Nuclear Industry Safety Plan ‘Acceptable,’ NRC Official Says



An industry plan to place emergency pumps and generators at nuclear plants has an “acceptable methodology,” which helped persuade the U.S. Nuclear Regulatory Commission to speed a review of safety steps, an official said.

The plan has “features that we believe will serve to mitigate” damage from unexpected events such as earthquakes and flooding, Martin Virgilio, the NRC’s deputy executive director for reactor and preparedness programs, said today at a meeting at agency headquarters in Rockville, Maryland.
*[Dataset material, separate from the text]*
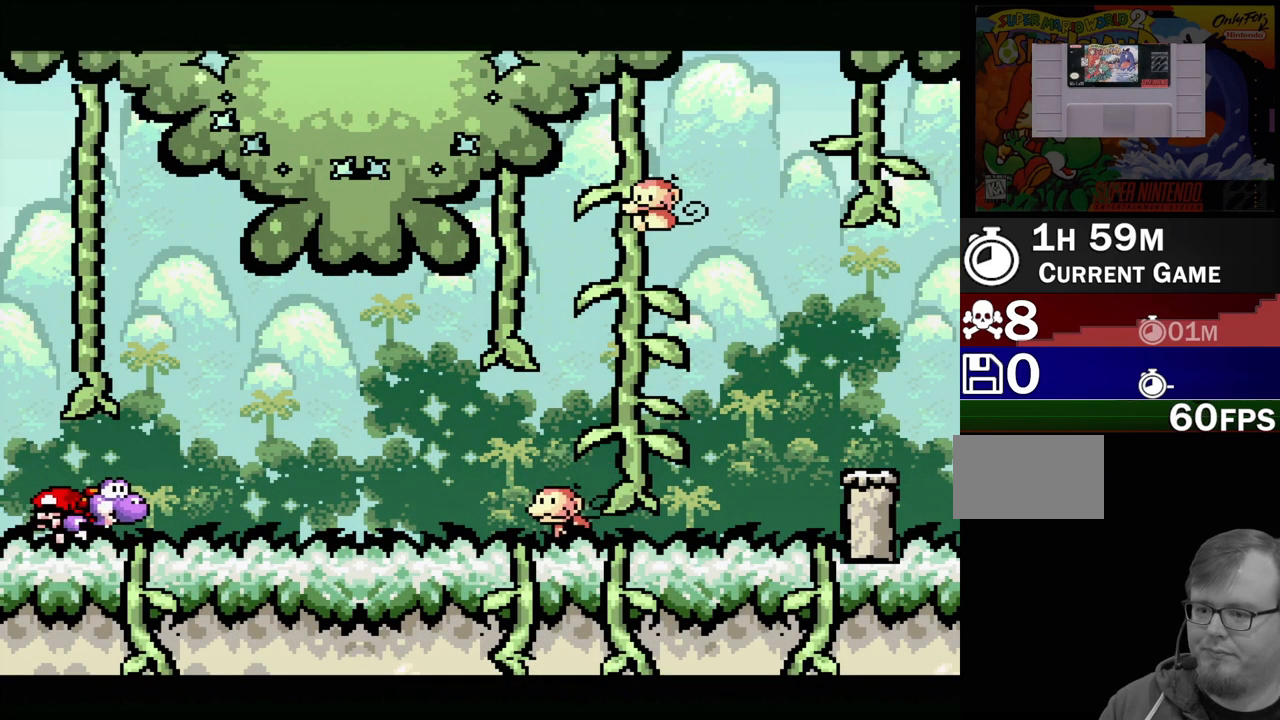
{"buttons": ["Y", "DPAD_RIGHT"], "events": [[67, "Y", "up"], [150, "Y", "down"], [267, "Y", "up"], [417, "Y", "down"]]}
The agency must ensure it has adequate oversight of the industry’s proposal, Virgilio said.

The NRC is weighing rules to improve safety at 104 U.S. operating reactors after an earthquake and tsunami triggered meltdowns and radiation leaks at Tokyo Electric Power Co. (9501)’s Fukushima Dai-Ichi plant in Japan in March. The Nuclear Energy Institute, a Washington-based industry group, has said the agency shouldn’t move too quickly in implementing rules, because the lessons from Fukushima aren’t fully known.

The industry organization offered a plan in December as a way to ensure that a plant has back-up electricity when power is lost. Reactor owners would install portable equipment, including batteries, hoses and pumps in staging areas to ensure a plant has electricity and water to maintain cooling systems during an emergency.

Reactor Core Damage

The plan “is really focused on the prevention of core damage,” Tony Pietrangelo, NEI’s senior vice president and chief nuclear officer, said at today’s meeting. With NRC approval, reactor owners could begin to take steps to implement the plan by mid-year, he said. Plant modifications may take at least two years, according to Pietrangelo.
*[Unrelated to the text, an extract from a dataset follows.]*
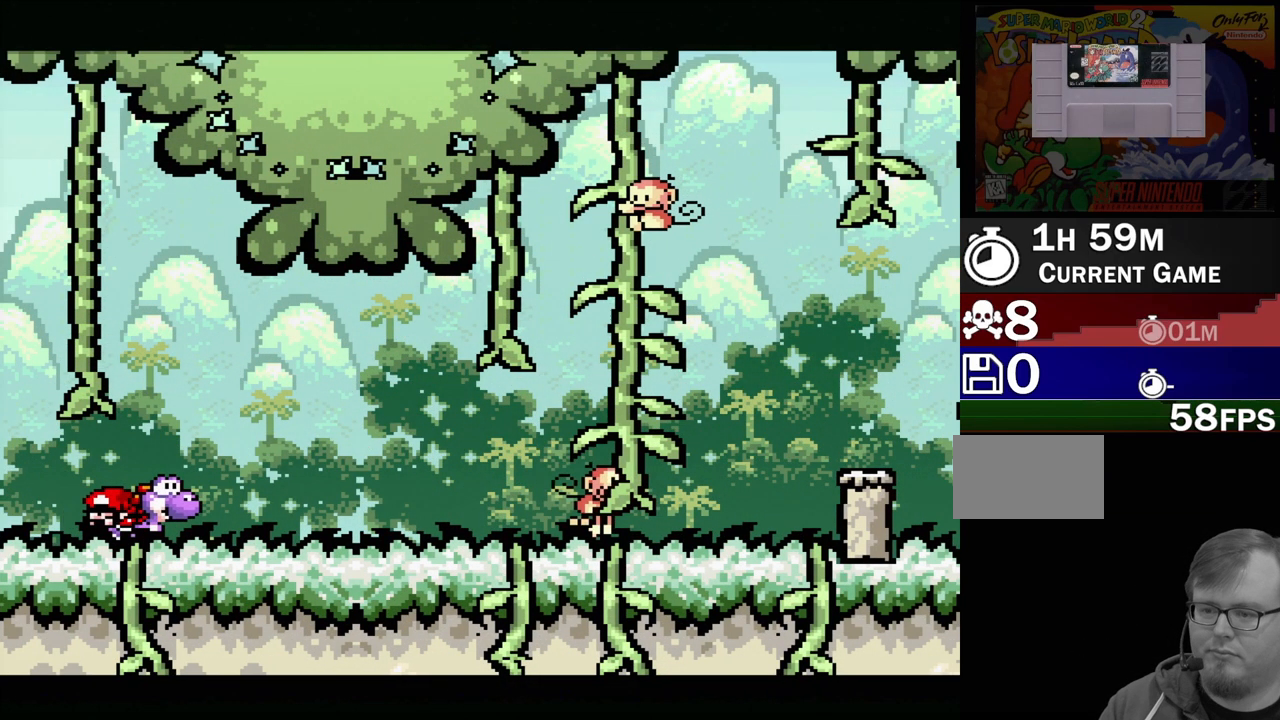
{"buttons": ["Y", "DPAD_RIGHT"], "events": [[67, "Y", "up"], [167, "Y", "down"], [333, "Y", "up"], [450, "Y", "down"]]}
The industry plan would help lessen the likelihood of flooding hazards, he said. The backup-power sources at Fukushima were destroyed by the tsunami.

The group doesn’t have a cost estimate for the plan because specific plants would need different equipment, Adrian Heymer, the industry group’s executive director of strategic programs, told reporters during a Jan. 11 conference call.

The industry’s proposal is “overly optimistic,” David Lochbaum, director of the Nuclear Safety Project for the Cambridge, Massachusetts-based Union of Concerned Scientists, said in an e-mail.

The plan “falsely assumes that its measures will be 100 percent successful,” he said. For example, if fuel damage occurs during an accident, high radiation levels may prevent workers from entering an area where they need to make connections to additional water supplies, Lochbaum said.

The plan, along with recommendations from Congress, helped the NRC staff decide to “accelerate our schedule” of its review of Fukushima-related safety improvements, Virgilio said.